I use alcohol on my O-scale stuff. I also use Scotchbrite made into a rotary polisher on a Dremel tool for the tough jobs.


----------



## tkruger (Jan 18, 2009)

I use a bright boy to clean the wheels. I run Athearn Blue Box locos ans the trucks are a breeze to disassemble and reassemble. At the same time as I clean all the wheels I will also clean and lube all of the gears.


----------



## gunrunnerjohn (Nov 10, 2010)

What's a "bright boy"? Is that a really smart midget that gets down and cleans the wheels?


----------



## gc53dfgc (Apr 13, 2010)

nope it is a little green or yellow eraser looking thing that cleans things.


----------



## shaygetz (Sep 23, 2007)

Goof Off and a Q-Tip...


----------



## sstlaure (Oct 12, 2010)

I have a spare piece of track attached to a piece of wood. I lay a paper towel soaked in goo gone across the tracks, then put the car on the tracks. I roll the car back/forth on across the paper towel along the track. Once I've done it a few times and the wheels no longer leave a black streak on the towel I replace the soaked towel with a dry one and repeat the above. Viola - clean wheels.


----------



## Xnats (Dec 5, 2010)

sstlaure said:


> I have a spare piece of track attached to a piece of wood. I lay a paper towel soaked in goo gone across the tracks, then put the car on the tracks. I roll the car back/forth on across the paper towel along the track. Once I've done it a few times and the wheels no longer leave a black streak on the towel I replace the soaked towel with a dry one and repeat the above. Viola - clean wheels.

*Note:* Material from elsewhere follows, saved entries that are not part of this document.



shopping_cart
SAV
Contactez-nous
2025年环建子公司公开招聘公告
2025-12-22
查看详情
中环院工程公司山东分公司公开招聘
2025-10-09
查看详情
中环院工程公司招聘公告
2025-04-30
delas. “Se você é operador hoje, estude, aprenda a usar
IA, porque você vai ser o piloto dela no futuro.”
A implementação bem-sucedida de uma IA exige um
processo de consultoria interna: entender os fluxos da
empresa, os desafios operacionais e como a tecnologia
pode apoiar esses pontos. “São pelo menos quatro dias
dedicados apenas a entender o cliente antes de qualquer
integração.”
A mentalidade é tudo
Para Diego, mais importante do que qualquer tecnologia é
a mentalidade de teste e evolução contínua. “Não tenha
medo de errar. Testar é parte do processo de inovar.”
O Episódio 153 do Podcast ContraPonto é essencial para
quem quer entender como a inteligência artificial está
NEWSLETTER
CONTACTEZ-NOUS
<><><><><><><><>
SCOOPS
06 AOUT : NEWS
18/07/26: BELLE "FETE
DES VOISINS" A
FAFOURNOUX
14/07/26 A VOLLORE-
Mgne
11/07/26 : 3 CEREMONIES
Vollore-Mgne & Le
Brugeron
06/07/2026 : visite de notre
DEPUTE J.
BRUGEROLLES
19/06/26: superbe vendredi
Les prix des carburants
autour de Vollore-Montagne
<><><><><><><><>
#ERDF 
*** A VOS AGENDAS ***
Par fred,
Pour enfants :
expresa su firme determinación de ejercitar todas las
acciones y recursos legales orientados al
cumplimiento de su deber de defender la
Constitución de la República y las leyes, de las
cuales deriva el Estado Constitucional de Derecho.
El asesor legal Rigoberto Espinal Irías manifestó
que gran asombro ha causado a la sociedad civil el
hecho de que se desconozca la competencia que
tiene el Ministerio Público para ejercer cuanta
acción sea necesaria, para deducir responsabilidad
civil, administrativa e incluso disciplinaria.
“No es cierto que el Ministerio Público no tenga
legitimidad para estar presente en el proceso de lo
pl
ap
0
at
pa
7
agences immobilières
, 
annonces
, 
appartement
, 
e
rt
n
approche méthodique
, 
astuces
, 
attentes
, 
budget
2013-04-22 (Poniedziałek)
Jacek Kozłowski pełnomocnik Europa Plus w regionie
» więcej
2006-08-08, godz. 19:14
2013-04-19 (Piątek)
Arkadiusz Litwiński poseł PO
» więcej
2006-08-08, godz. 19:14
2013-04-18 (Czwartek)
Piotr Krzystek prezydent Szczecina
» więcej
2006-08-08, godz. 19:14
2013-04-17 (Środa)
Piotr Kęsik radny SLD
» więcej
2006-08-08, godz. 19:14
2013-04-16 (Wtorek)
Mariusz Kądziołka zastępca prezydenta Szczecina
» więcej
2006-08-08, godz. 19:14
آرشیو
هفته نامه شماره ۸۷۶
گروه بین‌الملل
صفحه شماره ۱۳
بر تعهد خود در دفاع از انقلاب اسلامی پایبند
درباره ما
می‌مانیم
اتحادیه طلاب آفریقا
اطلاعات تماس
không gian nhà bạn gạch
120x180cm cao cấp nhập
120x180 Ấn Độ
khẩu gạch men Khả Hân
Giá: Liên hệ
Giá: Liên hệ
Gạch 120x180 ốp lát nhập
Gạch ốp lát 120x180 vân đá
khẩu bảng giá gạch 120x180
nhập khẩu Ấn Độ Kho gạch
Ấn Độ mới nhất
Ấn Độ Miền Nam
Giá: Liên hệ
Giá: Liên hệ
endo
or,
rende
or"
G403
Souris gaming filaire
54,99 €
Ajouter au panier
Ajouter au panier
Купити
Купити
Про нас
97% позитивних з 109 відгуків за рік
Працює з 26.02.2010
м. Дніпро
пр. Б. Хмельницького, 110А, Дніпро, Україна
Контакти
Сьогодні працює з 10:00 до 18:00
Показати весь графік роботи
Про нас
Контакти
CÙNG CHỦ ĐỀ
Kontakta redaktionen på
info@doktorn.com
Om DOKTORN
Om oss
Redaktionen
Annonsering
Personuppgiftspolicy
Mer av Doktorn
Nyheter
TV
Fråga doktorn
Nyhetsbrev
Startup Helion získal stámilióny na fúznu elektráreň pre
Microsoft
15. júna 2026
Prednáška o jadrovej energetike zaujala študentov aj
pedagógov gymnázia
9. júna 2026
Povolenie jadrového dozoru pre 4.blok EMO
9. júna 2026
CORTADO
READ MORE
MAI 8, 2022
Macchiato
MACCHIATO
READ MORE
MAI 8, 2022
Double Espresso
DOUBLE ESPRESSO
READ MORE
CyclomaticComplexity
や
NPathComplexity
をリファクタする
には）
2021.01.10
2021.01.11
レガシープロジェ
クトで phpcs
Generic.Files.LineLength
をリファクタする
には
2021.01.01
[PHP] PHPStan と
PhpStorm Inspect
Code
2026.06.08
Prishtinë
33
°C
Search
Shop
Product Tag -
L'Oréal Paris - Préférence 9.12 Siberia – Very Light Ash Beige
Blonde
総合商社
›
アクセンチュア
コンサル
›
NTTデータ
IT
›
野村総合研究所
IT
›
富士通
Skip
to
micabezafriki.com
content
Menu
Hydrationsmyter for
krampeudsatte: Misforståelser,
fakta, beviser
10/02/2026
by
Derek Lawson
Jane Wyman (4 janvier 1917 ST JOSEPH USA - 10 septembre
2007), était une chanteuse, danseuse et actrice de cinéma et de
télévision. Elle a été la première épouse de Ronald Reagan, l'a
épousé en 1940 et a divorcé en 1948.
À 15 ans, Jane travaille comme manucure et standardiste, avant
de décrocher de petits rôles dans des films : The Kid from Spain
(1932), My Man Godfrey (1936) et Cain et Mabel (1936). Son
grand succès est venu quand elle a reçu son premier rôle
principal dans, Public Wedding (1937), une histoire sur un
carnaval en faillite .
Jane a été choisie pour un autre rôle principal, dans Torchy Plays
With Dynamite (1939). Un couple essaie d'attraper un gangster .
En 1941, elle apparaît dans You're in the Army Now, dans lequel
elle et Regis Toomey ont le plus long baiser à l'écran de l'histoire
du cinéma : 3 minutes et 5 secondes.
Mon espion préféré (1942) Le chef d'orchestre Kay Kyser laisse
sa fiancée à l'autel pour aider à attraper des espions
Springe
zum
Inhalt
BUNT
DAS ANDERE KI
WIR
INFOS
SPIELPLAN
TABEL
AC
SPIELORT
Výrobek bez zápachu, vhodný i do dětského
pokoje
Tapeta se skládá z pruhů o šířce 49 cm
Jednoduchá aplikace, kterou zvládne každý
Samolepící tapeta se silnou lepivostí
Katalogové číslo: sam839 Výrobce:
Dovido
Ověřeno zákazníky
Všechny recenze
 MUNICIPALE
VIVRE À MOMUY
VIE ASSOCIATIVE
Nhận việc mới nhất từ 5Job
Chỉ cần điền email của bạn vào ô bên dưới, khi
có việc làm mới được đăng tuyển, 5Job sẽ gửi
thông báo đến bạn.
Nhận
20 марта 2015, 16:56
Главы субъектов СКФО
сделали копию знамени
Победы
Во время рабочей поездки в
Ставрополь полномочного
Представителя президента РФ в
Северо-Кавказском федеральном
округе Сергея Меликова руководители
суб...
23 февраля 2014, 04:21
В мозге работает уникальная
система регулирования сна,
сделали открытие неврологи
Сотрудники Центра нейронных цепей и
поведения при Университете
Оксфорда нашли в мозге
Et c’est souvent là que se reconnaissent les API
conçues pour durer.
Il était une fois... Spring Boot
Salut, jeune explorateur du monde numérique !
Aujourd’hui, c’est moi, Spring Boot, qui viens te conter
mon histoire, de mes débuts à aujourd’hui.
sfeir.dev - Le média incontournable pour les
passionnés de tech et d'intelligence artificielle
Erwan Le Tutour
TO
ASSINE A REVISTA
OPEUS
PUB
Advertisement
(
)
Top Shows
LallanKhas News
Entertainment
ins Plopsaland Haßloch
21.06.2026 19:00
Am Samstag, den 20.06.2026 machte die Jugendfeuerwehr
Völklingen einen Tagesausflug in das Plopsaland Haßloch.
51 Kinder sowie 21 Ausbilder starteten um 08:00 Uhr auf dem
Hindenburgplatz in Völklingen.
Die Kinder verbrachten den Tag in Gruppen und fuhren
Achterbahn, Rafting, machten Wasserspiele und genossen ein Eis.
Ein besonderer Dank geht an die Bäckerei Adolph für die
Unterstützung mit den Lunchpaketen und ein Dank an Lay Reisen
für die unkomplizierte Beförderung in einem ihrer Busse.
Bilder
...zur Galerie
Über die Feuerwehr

This is my current maintenance method but I use alcohol instead of goo and do it right on the layout. Just set up an assembly line and go. Engines are just driven right up on the towel held in place, crank the throttle and done. I do it everything I clean the track. It is a small amount of time to spend, to have stuff work as it should; creeping along and not stalling out anywhere


----------



## jzrouterman (Nov 27, 2010)

I use a Kadee electric wheel cleaner.

Routerman


----------



## MacDaddy55 (Aug 19, 2008)

gunrunnerjohn said:


> What's a "bright boy"? Is that a really smart midget that gets down and cleans the wheels?


Now THATS funny!!:laugh::laugh::thumbsup:


----------



## Box Car Steve (Feb 21, 2011)

*cleaning wheels*

I've been using electrical spray cleaner on a white rags which seems to pick up alot of gunk on the wheels as well as on the track.


----------